Extract provided:
┌──
The beauty-product industry offers growth, resilience and dividends.
If there's one thing I've observed over the years, it's that even when money is tight, most women will never give up on their lotions and cosmetics to help them look and feel their best.
Only last week, Boots revealed it had 10,000 people on a waiting list for a modestly priced new 'miracle serum' that claims to remove fine lines and wrinkles -- and we're supposed to be in a recession!
In fact, according to a 2010 trends report by L'Oreal, women will not compromise on appearance, and they continue to use cosmetics to cheer themselves up and to help face the pressures of the economy.
As for men, well, there has been an explosion of male grooming products in recent years, and this sub-sector -- particularly sales of men's skin-care products -- is becoming a significant driving force within the growth of global personal-care industry worldwide.
Big and beautiful
The personal-care sector is worth almost £200 billion a year and, if that isn't impressive enough, the industry has been growing at a steady pace of almost 5% annually over recent years.
As you can imagine, the industry is as diverse as it is wide. It includes baby care, men's grooming, fragrances, make-up, deodorants and bath and shower products.
For investors, what's interesting about the sector is that it deals in consumables. In other words, once you've used a jar of fancy eye cream, you are likely to need another jar and buy more. In my view, such repeat demand ought to create a more dependable business -- and share price!
└──
Task requirements:
1. According to the beauty-industry article, at what annual pace has the personal-care industry been growing over recent years?
2. State whether each statement agrees with the beauty-industry article, and quote the words that decide it: (a) Boots had 10,000 people on a waiting list for a new serum; (b) the personal-care sector is worth about £500 billion a year; (c) the L'Oreal trends report dates from 2012.
3. Write out a passage of the beauty-industry article again, switching "appearance" to "quality". Begin at the words "In fact, according", and stop after "of the economy.".

Extracted data:
┌──
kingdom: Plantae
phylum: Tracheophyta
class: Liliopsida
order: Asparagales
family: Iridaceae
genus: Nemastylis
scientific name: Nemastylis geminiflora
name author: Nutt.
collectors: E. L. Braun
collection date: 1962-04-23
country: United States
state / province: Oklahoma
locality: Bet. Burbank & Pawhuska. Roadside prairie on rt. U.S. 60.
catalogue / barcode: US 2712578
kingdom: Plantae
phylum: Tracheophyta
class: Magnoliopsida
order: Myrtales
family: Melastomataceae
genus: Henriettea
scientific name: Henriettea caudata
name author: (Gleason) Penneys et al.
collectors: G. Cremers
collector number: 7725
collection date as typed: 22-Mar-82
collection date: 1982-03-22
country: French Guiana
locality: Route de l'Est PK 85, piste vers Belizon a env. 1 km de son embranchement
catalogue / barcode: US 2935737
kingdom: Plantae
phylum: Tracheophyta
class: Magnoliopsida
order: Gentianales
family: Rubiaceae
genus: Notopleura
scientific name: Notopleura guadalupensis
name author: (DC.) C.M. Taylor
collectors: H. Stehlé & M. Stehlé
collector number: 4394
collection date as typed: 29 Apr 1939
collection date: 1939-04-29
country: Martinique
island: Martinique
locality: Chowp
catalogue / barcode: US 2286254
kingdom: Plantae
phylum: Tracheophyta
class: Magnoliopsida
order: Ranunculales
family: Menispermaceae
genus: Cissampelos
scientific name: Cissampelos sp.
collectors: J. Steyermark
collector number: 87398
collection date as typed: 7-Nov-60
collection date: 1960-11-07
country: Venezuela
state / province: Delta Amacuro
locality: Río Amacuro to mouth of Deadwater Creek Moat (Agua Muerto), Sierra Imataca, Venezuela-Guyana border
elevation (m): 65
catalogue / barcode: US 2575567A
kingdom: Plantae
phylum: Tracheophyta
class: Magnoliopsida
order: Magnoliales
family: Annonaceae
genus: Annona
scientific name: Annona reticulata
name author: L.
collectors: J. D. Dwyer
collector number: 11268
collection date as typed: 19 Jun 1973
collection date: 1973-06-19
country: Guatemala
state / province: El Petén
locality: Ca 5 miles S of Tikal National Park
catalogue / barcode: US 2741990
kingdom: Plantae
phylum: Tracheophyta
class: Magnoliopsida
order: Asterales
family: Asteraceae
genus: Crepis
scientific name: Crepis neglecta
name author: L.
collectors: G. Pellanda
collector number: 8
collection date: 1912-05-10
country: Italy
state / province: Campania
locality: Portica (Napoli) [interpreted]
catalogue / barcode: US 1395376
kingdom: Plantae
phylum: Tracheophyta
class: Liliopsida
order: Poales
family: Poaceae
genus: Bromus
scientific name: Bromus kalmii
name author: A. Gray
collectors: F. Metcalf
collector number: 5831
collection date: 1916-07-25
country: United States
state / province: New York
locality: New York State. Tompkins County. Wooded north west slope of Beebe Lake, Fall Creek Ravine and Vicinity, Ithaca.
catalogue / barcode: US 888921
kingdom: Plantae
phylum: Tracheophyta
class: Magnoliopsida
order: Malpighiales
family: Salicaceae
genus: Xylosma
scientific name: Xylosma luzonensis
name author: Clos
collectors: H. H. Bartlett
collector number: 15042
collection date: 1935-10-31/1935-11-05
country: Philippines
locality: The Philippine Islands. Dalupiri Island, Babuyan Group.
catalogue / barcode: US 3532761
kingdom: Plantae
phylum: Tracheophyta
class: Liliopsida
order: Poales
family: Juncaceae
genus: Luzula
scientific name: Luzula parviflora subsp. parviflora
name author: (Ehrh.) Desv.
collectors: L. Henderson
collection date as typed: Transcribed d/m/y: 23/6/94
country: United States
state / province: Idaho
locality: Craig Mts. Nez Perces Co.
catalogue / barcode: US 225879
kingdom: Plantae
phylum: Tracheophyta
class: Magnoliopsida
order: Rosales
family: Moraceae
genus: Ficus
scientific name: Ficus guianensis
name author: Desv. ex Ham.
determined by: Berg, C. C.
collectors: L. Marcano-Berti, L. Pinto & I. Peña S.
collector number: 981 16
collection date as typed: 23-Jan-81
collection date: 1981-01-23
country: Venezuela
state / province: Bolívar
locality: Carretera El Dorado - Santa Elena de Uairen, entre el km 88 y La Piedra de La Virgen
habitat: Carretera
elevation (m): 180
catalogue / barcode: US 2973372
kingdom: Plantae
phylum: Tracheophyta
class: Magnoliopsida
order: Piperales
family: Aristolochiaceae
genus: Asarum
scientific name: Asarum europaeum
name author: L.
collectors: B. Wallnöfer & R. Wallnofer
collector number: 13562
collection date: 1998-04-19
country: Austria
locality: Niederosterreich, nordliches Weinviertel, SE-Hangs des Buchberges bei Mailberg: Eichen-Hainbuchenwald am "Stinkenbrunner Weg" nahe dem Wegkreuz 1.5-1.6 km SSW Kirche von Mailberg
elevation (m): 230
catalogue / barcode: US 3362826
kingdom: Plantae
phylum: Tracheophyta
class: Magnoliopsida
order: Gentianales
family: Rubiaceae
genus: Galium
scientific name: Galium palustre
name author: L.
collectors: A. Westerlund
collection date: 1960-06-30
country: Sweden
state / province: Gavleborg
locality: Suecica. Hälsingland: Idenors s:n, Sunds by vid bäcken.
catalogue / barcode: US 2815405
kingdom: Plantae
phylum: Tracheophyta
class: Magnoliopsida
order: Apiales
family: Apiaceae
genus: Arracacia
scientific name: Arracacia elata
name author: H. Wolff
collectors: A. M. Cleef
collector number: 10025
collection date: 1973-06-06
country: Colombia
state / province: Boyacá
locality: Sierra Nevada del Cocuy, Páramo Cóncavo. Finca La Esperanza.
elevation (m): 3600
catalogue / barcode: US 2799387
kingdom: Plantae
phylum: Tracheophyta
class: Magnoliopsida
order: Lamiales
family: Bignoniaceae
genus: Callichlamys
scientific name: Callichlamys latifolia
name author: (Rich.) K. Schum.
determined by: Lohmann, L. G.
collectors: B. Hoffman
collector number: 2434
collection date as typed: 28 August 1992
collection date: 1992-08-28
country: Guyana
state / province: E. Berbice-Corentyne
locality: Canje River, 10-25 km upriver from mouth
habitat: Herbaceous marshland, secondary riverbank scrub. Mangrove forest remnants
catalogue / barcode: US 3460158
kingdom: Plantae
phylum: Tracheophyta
└──
Task results:
1. Almost 5% a year.

2.
(a) Yes: "Boots revealed it had 10,000 people on a waiting list for a modestly priced new 'miracle serum'"
(b) No: "The personal-care sector is worth almost £200 billion a year"
(c) No: "according to a 2010 trends report by L'Oreal"

3.
In fact, according to a 2010 trends report by L'Oreal, women will not compromise on quality, and they continue to use cosmetics to cheer themselves up and to help face the pressures of the economy.